*** Record excerpts ***

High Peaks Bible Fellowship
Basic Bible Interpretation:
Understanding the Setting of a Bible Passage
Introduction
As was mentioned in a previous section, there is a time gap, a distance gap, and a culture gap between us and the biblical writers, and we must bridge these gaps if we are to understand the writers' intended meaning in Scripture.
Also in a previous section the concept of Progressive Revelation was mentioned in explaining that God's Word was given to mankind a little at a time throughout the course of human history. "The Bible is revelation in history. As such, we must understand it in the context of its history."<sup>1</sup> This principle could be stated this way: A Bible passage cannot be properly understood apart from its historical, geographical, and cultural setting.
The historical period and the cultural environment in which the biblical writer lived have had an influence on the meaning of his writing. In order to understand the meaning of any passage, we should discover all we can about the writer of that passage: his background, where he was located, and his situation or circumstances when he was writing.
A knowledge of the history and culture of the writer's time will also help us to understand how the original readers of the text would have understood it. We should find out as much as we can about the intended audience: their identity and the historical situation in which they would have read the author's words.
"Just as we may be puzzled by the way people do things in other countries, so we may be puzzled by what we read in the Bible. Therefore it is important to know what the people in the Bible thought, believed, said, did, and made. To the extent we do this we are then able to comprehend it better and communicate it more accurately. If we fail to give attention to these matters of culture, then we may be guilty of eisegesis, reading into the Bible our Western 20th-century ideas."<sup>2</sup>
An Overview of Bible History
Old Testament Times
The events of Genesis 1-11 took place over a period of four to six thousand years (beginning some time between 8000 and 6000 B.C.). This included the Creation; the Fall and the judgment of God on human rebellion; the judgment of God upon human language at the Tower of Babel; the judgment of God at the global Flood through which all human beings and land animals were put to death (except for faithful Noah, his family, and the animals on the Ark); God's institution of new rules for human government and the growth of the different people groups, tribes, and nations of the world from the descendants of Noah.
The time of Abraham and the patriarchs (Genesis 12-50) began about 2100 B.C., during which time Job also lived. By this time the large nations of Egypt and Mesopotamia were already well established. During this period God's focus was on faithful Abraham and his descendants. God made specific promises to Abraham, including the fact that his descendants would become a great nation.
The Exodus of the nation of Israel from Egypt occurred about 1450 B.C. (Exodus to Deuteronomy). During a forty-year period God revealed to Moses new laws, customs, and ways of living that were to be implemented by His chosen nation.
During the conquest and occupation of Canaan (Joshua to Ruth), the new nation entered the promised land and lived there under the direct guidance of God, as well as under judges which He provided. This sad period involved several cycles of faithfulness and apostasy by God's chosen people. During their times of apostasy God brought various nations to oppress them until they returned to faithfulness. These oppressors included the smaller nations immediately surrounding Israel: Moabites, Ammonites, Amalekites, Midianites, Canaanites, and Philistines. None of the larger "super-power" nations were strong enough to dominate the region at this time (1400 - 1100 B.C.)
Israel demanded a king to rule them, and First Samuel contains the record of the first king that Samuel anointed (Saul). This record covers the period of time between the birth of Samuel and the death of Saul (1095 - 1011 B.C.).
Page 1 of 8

*** End of Record excerpts ***

Quote, word for word, every line from the top of the entries through the line that holds "A knowledge of".

High Peaks Bible Fellowship
Basic Bible Interpretation:
Understanding the Setting of a Bible Passage
Introduction
As was mentioned in a previous section, there is a time gap, a distance gap, and a culture gap between us and the biblical writers, and we must bridge these gaps if we are to understand the writers' intended meaning in Scripture.
Also in a previous section the concept of Progressive Revelation was mentioned in explaining that God's Word was given to mankind a little at a time throughout the course of human history. "The Bible is revelation in history. As such, we must understand it in the context of its history."<sup>1</sup> This principle could be stated this way: A Bible passage cannot be properly understood apart from its historical, geographical, and cultural setting.
The historical period and the cultural environment in which the biblical writer lived have had an influence on the meaning of his writing. In order to understand the meaning of any passage, we should discover all we can about the writer of that passage: his background, where he was located, and his situation or circumstances when he was writing.
A knowledge of the history and culture of the writer's time will also help us to understand how the original readers of the text would have understood it. We should find out as much as we can about the intended audience: their identity and the historical situation in which they would have read the author's words.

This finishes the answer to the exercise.